We all know about the glass that has a midline, depicting the optimist/pessimist divide. The glass half-full, glass half-empty construct is a lesson on perspective, and it's a choice that we often have in our everyday lives.

Lately I've noticed leaders working with another useful perspective: looking ahead with a longer view, instead of looking back.

  • AT&T CEO Randall Stephenson told his 280,000 employees: "There is a need to retool yourself, and you should not expect to stop." People who do not spend five to 10 hours a week online learning, he added, "will obsolete themselves with the technology."
  • Ford Motor Company, most associated with cars and trucks, has engaged a team examining Transportation firsthand and conducting simple, granular research. They're clocking commuting times themselves, noting aromas and vibes on existing subway routes. (Police dog on the platform? Check.) Far from the traditional assembly line, this is Transportation with a capital "T": "a complicated, gnarly problem with a complex ecosystem of stakeholders." This team appetite for disruptive solutions reminds me of founder Henry Ford, who moved the nation from the horse-and-buggy.

If you're not in finance, you may not be familiar with BlackRock, but it's actually the world's largest money-manager, with $4.3 trillion in assets.
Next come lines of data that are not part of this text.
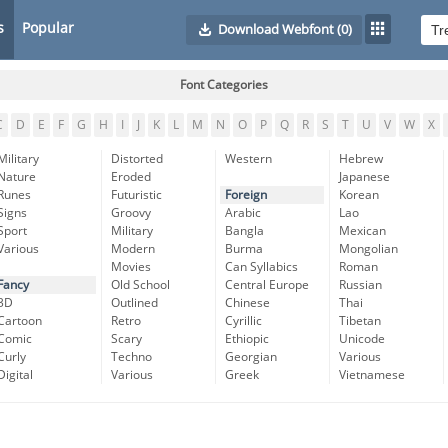
s
Popular
Download Webfont
(0)
Font Categories
C
D
E
F
G
H
I
J
K
L
M
N
O
P
Q
R
S
T
U
V
W
X
Military
Distorted
Western
Hebrew
Nature
Eroded
Japanese
Runes
Futuristic
Foreign
Korean
Signs
Groovy
Arabic
Lao
Sport
Military
Bangla
Mexican
Various
Modern
Burma
Mongolian
Movies
Can Syllabics
Roman
Fancy
Old School
Central Europe
Russian
3D
Outlined
Chinese
Thai
Cartoon
Retro
Cyrillic
Tibetan
Comic
Scary
Ethiopic
Unicode
Curly
Techno
Georgian
Various
Digital
Various
Greek
Vietnamese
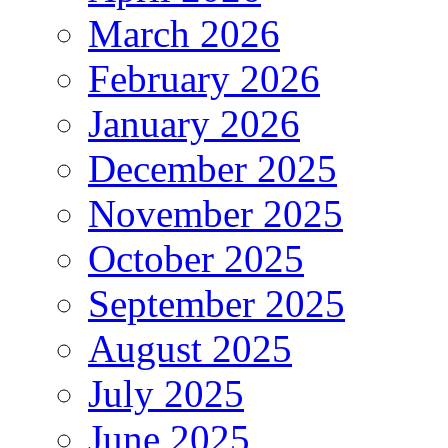
March 2026
February 2026
January 2026
December 2025
November 2025
October 2025
September 2025
August 2025
July 2025
June 2025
The word "influential" doesn't begin to cover it. So when the CEO, Larry Fink, sent a letter to global CEOs earlier this month, it was surely read. Fink's theme to world business leaders? A demand, polite but unequivocal, to look ahead and think long-term.
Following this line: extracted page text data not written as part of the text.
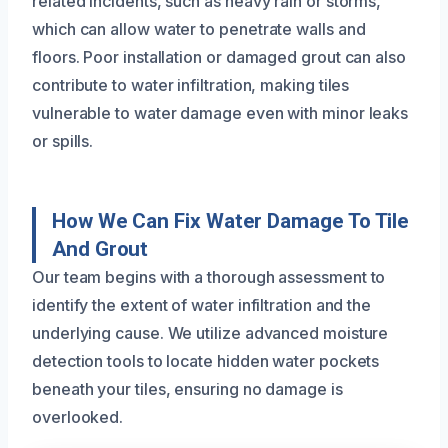
related incidents, such as heavy rain or storms,
which can allow water to penetrate walls and
floors. Poor installation or damaged grout can also
contribute to water infiltration, making tiles
vulnerable to water damage even with minor leaks
or spills.
How We Can Fix Water Damage To Tile
And Grout
Our team begins with a thorough assessment to
identify the extent of water infiltration and the
underlying cause. We utilize advanced moisture
detection tools to locate hidden water pockets
beneath your tiles, ensuring no damage is
overlooked.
Corporate messages are "too often backwards-looking and don't do enough to articulate management's vision and plans for the future," he wrote. "This perspective on the future, however, is what investors and all stakeholders truly need, including, for example, how the company is navigating the competitive landscape, how it is innovating, how it is adapting to technological disruption or geopolitical events, where it is investing, and how it is developing its talent." Larry Fink, 2/2/16 letter to CEOs

As the new book Originals points out, people like Fink, Stephenson, and Henry Ford have something special in common: they move the world forward. Author (and WeSpire advisor) Adam Grant explains that they possess a sense of vuja de.

Vuja de?

It's the inverse of déjà vu, where a situation seems strangely familiar--already lived, but elusively so, as in a dream. Vuja de reveals a clear line of sight that points elegantly ahead from the present scenario to an entirely new space. Warby Parker, Uber, Spotify, Spanx all have Originals behind them: innovators who looked at an entrenched system and saw a way to improve it. Professor gurus like Grant and Seth Godin cultivate this potential in all of us.

When you think about it, the long view approach makes a ton of sense, because it naturally promotes ownership and responsibility. Viewing ourselves as owners, and being responsible for things, we start to take care of those things--things like our families, our property, our communities, our teams, our health, our finances, our companies--thoughtfully, as if they were our very own.

Which, in fact, they are.

Larry Fink's recommendation to CEOs busts the safe and tidy short-term ledger, provides a vuja de prescription to produce meaningful, sustainable positive impact. This is the way forward, it's leadership for our times--and it's the same emphasis we draw on and support every day at WeSpire.

"Generating sustainable returns over time requires a sharper focus not only on governance, but also on environmental and social factors facing companies today. These issues offer both risks and opportunities, but for too long, companies have not considered them core to their business - even when the world's political leaders are increasingly focused on them, as demonstrated by the Paris Climate Accord. Over the long-term, environmental, social and governance (ESG) issues--ranging from climate change to diversity to board effectiveness--have real and quantifiable financial impacts."

Thanks for the world-class vuja de, Larry Fink!